Stat5 Signaling Specifies Basal versus Stress Erythropoietic Responses through Distinct Binary and Graded Dynamic Modalities
Figure 6
Stat5 functions in EpoR-HM and Stat5−/− fetal liver.
(A, B) Increased erythroblast apoptosis in Stat5−/− but not in EpoR-HM fetal liver. Freshly harvested fetal livers from E13.5 Stat5−/− or EpoR-HM embryos and from littermate or strain-matched controls were incubated in the absence of Epo for 90 min. Cells were then labeled with 7-AAD to exclude dead cells, and with Annexin V, CD71, and Ter119 to assess apoptosis. Representative histograms are shown for S1 cells in Stat5−/− fetal liver and in matched control (A), and for S1 cells of EpoR-HM fetal liver and matched control (B).
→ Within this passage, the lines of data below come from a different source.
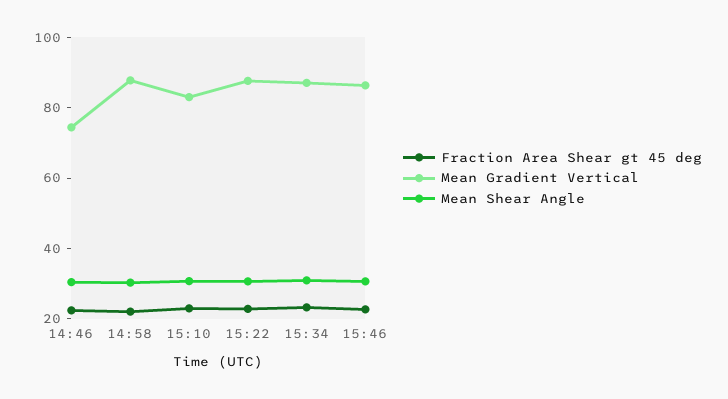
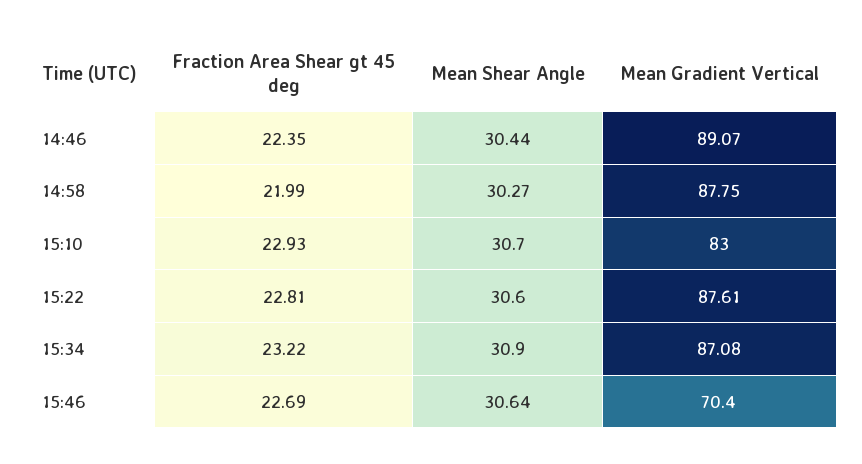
  {
    "Fraction Area Shear gt 45 deg": {
      "14:46": 22.35,
      "14:58": 21.99,
      "15:10": 22.93,
      "15:22": 22.81,
      "15:34": 23.22,
      "15:46": 22.69
    },
    "Mean Gradient Vertical": {
-     "14:46": 75,
+     "14:46": 89.07,
      "14:58": 87.75,
      "15:10": 83,
      "15:22": 87.61,
      "15:34": 87.08,
-     "15:46": 85
+     "15:46": 70.4
    },
    "Mean Shear Angle": {
      "14:46": 30.44,
      "14:58": 30.27,
      "15:10": 30.7,
      "15:22": 30.6,
      "15:34": 30.9,
      "15:46": 30.64
    }
  }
Summary of Annexin-V+ cells in three independent experiments is shown in corresponding lower panels; each data point corresponds to an individual embryo, the black line is the mean for all embryos of a given genotype. Number of embryos analyzed: EpoR-HM = 15, strain and age matched controls = 20; Stat5−/− = 5, littermate controls = 5. No statistically significant difference was detected between EpoR-HM and control embryos; the difference between Stat5−/− and control embryos is significant (p = 0.0007, two-tailed t test, unequal variance). (C, D) Cell-surface CD71 in Stat5−/− and EpoR-HM fetal liver. E13.5 or E14.5 fetal liver from Stat5−/−, EpoR-HM, or matched control embryos were labeled with CD71 and Ter119. Non-viable cells were excluded with 7-AAD. Top panels show representative flow-cytometric CD71/Ter119 profiles of viable, non-fixed fetal liver cells. Lower panels show data for all Stat5−/− embryos (n = 7, each data point is an individual embryo), Stat5+/− (n = 11), and wild-type littermates (n = 8), and for EpoR-HM (n = 19) and strain-matched controls (n = 14). Difference between HM and matched control is significant (p<0.002, unpaired t test); Differences between Stat5+/−, Stat5−/−, and wild-type mice are all significant (p<0.0001, one-way ANOVA).